Smaller sprite atlas sizes. Instead of hard-coding the atlas to max texture size (which is 8K on my machine) we choose a size that can fit the content. So instead of an 64 mega pixel texture rudely using 256MB of video memory like this:

We get an 1 mega pixel texture politely using 4MB of memory:

Results

Remember the 74,000 white boxes? It’s now 74,000 monsters:

MAP05 of Cosmogeneis with 74,000 monsters rendered with proper sprites

For fun, here’s a closeup of one monster closet from Cosmogensis:

A room full of monsters in Cosmogenesis

A fly over nuts.wad with 7,700 enemies in the first room (monster AI is disabled because future work):

nuts.wad fly by, with AI disabled, showing animated enemies at 120fps.

Future Work

In it’s current state, Dunshire DOOM can load large maps like Cosmogensis or Profane Promiseland but the maps are not playable. For part 3 of this series, I’m going to:

Profile code and see what can be done to improve perf. We are probably not going to get the perf of DSDA-DOOM or Helion but if we can get the map playable, that will be an achievement.
Optimize visibility/movement checks for monsters. I know these checks are slow. One idea is to go back to the blockmap.
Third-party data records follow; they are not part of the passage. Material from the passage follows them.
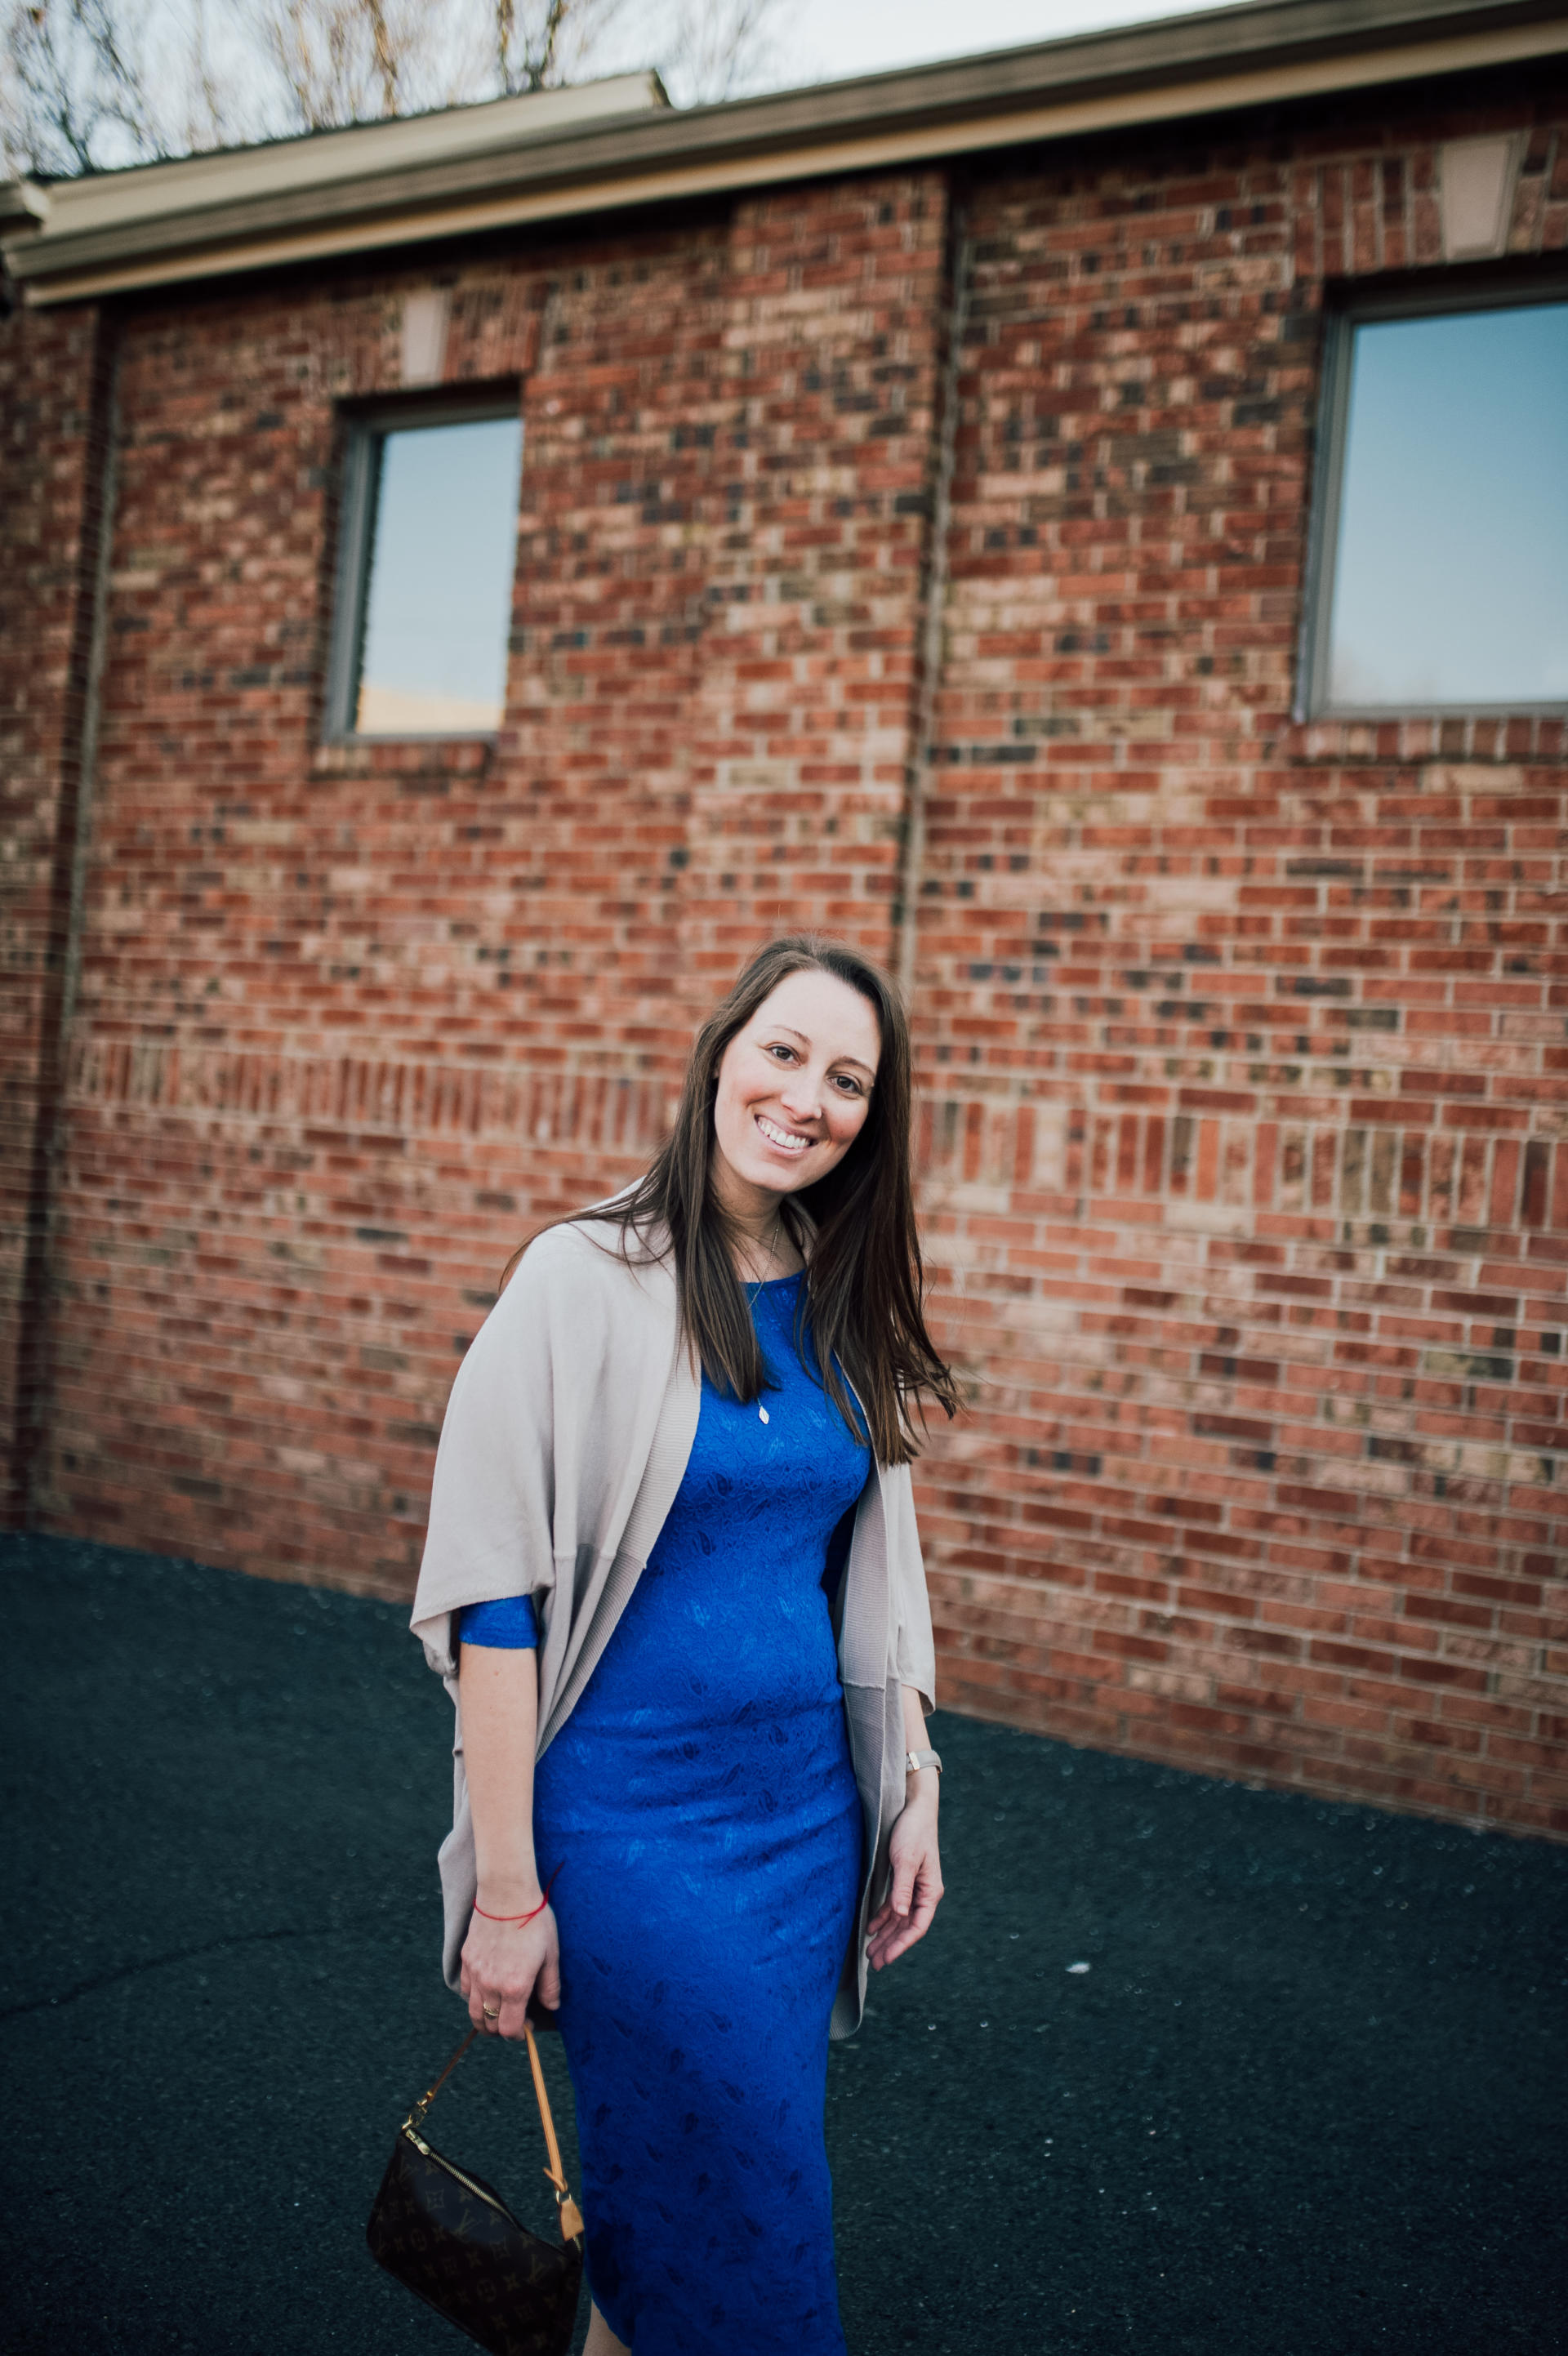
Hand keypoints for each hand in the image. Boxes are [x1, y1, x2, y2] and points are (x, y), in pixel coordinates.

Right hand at [459, 1898, 560, 2038]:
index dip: (518, 2034)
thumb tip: (552, 2006)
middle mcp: (491, 1985)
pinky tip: (486, 1991)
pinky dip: (474, 1997)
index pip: (510, 2028)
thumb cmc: (534, 1920)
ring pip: (473, 2011)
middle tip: (513, 2022)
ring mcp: (476, 1973)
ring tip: (496, 2014)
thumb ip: (550, 1985)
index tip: (526, 2026)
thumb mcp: (550, 1953)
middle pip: (489, 2025)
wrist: (507, 1893)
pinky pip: (466, 1989)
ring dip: (484, 2019)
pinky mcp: (466, 1959)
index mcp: (515, 1987)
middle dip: (501, 2030)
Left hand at [865, 1786, 942, 1971]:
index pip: (917, 1926)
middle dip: (892, 1946)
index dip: (902, 1945)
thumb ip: (902, 1888)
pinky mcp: (904, 1879)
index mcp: (930, 1891)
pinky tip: (871, 1928)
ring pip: (899, 1919)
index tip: (886, 1959)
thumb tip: (900, 1914)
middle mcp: (923, 1893)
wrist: (915, 1807)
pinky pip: (894, 1906)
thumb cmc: (913, 1831)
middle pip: (907, 1927)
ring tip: (870, 1952)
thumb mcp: (905, 1859)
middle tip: (874, 1964)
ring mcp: (913, 1887)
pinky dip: (883, 1918)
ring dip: (886, 1935)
For large maps, we need to traverse upwards of 200 nodes which is much more expensive than a spatial hashmap like the blockmap.
Fewer colour channels on textures. We apply DOOM’s colour palette when creating the textures but if we apply the palette in the shader, we can get even smaller texture and therefore less memory usage (and do things like palette swaps)
Examine and reduce memory usage where possible. For example, the game code uses lots of svelte stores which are really cool but not necessary here.